Eu não menti. Dei a carteira da Presidência da República e falei que trabalhava para a Abin. Eu não sou louco de mentir, apresentar um documento falso, uma história falsa, e levar um tiro.

O senhor fazia o que antes de atuar na Abin?
Fui do corpo de segurança do presidente Lula. Quando ele viajava para São Paulo, eu fazia a segurança dele. Você acha que vão me chamar para a CPI? Você vai publicar isso aí e vão me dar uma cadeia na Polícia Militar por eu ter participado da operação. Vou perder minha promoção. Se isso acontecer, eu vou te achar em Brasília. Não posso falar mais... Se você publicar, eu vou te achar.

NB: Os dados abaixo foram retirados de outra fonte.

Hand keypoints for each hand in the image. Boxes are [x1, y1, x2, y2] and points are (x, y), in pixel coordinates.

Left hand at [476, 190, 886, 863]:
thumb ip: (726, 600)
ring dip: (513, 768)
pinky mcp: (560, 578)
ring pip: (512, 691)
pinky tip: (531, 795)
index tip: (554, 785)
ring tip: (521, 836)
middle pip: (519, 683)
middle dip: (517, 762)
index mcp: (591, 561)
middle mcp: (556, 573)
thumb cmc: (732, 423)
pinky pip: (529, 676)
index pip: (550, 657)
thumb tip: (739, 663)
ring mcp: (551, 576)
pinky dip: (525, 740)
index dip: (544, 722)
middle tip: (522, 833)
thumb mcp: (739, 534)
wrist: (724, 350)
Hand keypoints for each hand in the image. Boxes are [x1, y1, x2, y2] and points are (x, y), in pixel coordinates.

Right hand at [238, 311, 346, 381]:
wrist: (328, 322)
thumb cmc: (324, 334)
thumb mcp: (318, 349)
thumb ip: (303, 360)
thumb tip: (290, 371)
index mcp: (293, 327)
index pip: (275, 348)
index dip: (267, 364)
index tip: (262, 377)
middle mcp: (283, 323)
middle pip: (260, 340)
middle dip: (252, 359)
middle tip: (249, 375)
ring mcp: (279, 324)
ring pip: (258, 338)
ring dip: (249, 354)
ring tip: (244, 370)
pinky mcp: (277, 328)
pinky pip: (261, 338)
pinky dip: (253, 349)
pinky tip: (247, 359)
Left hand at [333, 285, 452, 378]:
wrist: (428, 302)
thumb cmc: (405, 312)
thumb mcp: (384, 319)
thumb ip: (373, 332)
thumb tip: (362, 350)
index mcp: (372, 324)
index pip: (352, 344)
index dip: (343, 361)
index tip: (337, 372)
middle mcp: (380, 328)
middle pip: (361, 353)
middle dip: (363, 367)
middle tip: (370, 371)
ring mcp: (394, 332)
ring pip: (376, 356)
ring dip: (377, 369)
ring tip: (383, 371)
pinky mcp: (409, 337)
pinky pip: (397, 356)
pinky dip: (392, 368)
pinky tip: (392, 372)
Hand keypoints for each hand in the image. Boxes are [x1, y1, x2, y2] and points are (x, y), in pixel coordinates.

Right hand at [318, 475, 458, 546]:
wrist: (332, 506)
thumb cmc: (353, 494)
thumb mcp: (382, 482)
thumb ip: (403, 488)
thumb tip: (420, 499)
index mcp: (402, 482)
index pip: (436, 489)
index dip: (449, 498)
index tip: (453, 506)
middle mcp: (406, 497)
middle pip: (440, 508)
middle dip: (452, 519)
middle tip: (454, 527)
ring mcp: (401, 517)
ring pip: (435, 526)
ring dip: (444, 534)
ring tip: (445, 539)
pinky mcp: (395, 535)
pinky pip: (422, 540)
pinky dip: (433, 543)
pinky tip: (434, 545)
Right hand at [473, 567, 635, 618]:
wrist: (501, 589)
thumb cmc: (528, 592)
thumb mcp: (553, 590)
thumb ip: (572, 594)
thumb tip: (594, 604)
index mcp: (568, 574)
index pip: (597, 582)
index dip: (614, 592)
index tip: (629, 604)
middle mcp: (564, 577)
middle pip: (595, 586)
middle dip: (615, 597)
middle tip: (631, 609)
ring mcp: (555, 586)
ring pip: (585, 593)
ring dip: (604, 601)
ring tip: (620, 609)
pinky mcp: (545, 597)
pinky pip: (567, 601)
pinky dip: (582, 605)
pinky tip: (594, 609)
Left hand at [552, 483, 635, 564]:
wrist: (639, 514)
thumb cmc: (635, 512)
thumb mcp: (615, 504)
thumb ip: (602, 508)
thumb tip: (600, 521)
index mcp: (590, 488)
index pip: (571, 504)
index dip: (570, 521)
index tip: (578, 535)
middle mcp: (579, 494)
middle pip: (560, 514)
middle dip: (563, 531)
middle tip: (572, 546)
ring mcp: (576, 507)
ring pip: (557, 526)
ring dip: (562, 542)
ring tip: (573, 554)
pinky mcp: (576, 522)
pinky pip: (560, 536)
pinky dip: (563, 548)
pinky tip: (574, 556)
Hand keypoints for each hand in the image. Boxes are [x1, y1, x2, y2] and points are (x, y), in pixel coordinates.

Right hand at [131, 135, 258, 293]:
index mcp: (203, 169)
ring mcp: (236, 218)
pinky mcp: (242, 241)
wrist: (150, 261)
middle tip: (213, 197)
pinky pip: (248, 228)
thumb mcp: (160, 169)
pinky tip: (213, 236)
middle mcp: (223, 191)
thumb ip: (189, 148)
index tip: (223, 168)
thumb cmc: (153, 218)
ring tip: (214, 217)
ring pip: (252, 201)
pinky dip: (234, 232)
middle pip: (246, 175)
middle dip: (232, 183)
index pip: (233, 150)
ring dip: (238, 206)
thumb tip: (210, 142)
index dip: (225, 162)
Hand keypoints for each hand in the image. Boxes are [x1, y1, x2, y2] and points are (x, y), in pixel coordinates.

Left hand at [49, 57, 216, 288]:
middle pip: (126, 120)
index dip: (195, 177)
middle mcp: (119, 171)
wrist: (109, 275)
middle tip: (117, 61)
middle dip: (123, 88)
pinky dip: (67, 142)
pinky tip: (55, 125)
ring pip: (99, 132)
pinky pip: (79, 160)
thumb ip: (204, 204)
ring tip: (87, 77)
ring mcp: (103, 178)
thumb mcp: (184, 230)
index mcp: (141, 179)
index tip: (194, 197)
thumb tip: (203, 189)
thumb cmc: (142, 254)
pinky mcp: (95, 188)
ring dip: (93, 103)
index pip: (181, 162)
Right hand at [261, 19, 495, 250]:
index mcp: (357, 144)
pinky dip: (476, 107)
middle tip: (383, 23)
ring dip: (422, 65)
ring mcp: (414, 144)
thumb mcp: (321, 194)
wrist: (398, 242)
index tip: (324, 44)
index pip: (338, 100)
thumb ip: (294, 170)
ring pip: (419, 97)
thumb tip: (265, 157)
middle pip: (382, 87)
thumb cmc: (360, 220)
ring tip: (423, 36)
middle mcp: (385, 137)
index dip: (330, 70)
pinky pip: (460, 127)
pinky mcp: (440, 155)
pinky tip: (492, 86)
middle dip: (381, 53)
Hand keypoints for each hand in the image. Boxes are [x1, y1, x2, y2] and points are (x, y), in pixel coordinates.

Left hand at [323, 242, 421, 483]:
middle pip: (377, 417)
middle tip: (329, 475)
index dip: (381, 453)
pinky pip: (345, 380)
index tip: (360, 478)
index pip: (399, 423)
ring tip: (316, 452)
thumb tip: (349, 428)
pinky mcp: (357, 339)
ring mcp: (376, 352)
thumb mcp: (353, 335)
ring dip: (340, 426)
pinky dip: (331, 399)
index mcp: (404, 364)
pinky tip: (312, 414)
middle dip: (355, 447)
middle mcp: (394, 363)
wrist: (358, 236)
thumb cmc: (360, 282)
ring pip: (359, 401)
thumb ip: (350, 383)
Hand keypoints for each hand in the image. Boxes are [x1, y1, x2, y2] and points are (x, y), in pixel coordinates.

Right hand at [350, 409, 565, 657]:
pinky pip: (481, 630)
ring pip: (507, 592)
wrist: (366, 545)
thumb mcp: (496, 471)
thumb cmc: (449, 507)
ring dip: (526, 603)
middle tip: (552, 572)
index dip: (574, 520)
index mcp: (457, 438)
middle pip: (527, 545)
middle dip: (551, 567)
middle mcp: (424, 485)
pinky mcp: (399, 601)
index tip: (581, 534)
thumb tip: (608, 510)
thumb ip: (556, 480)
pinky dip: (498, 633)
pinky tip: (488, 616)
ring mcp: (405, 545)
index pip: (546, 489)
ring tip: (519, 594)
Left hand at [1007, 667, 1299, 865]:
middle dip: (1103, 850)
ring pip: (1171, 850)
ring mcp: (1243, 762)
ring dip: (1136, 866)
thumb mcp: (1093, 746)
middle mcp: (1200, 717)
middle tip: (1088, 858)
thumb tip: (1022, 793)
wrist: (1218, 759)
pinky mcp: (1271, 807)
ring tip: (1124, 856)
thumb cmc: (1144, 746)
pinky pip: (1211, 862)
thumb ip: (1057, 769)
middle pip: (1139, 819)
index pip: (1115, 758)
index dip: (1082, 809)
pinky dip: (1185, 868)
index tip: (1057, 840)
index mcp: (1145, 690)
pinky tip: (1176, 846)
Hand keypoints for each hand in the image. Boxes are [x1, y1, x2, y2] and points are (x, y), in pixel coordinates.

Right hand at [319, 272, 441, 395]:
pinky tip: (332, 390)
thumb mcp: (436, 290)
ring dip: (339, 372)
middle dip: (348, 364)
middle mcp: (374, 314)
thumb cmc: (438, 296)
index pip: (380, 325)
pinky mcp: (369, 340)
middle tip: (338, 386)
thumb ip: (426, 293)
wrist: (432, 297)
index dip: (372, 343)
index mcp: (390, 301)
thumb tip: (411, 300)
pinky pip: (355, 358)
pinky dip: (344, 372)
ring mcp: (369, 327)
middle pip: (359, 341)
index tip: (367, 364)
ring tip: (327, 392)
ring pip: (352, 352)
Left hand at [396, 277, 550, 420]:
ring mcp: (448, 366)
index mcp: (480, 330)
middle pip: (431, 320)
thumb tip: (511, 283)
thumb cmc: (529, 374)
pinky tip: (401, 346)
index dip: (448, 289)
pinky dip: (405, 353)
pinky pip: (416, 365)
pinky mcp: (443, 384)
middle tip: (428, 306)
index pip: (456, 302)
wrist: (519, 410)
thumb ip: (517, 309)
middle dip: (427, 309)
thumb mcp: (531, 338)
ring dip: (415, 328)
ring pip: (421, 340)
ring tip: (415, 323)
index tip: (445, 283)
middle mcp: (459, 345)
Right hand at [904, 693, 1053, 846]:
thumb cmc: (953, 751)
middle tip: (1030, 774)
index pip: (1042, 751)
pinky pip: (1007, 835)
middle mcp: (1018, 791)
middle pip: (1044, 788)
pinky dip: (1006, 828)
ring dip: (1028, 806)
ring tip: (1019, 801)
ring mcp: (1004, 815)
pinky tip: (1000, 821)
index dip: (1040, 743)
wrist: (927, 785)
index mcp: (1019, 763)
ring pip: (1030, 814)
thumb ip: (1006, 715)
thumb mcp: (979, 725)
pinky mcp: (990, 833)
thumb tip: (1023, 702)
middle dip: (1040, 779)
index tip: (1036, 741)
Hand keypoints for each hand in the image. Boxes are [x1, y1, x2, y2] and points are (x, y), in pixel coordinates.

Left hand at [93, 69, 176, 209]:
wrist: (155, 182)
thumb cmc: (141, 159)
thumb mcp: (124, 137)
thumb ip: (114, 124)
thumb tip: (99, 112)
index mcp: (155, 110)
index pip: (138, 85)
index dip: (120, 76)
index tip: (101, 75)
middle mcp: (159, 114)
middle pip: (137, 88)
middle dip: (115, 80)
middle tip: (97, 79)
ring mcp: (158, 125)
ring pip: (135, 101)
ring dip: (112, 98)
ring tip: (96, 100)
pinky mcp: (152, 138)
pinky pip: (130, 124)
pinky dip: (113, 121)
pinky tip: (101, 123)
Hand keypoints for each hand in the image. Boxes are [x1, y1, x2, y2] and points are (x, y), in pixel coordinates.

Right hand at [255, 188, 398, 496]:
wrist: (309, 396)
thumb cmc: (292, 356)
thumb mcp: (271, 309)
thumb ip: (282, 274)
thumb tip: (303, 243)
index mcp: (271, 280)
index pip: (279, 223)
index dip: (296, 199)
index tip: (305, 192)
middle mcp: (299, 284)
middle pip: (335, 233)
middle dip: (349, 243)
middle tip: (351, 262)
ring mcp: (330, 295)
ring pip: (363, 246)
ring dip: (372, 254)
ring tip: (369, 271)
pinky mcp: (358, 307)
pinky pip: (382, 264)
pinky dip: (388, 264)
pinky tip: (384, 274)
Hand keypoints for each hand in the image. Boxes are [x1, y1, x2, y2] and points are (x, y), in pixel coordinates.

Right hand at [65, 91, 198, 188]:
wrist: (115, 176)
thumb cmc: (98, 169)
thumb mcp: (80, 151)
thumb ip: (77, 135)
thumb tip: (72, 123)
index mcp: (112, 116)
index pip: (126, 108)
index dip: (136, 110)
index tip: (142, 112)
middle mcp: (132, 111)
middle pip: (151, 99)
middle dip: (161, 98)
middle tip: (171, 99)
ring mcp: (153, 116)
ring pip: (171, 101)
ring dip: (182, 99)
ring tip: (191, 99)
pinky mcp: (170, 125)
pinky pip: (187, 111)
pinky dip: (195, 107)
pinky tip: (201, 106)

O Gabinete de Segurança Institucional e a Abin se recusaram a comentar o caso.

UM DEGRAU ACIMA

A parte clandestina da operação policial que investigou o ex-banqueiro Daniel Dantas contou com a participação de espiões da Abin e de um ex-segurança do presidente Lula, o tenente Antônio Leandro de Souza Júnior, lotado no Gabinete de Segurança Institucional (GSI)

Selmy Yassuda

O FLAGRANTE
No dia 27 de maio passado, policiais do Rio de Janeiro abordaram um Astra prata na porta da casa do empresário Humberto Braz, investigado pela PF no caso do ex-banqueiro Daniel Dantas. Dentro do carro estava um espião da Abin.

ESPIÕES RUSSOS
O caso chegou ao conhecimento do Palácio do Planalto. O general Jorge Felix, ministro-chefe do Gabinete de Segurança Institucional, informou ao chefe-de-gabinete do presidente Lula, Gilberto Carvalho, que o agente estava no encalço de espiões russos.

CLANDESTINIDADE
Em julho, descobriu-se que a operação da Polícia Federal que prendera Daniel Dantas havia contado com a participação maciça e clandestina de espiões da Abin, que monitoraram e grampearam ilegalmente autoridades, entre elas o presidente do STF, ministro Gilmar Mendes.

Antônio Cruz/ABR

MENTIRAS
Ao Congresso, o general Jorge Felix e o diretor afastado da Abin, Paulo Lacerda, disseram que a participação dos espiões havia sido informal e se limitara à checagem de endereços. Segundo eles, a história dos agentes russos teria sido uma invenção do espião para não colocar em risco a investigação contra Dantas.

DENTRO DO PALÁCIO
Localizado por VEJA, o espião confirmou que estava seguindo os passos de Humberto Braz e que nunca contara história alguma sobre agentes russos. Ex-integrante da equipe de segurança do presidente Lula, ele foi colocado pelo GSI à disposição da Abin e atuou no caso.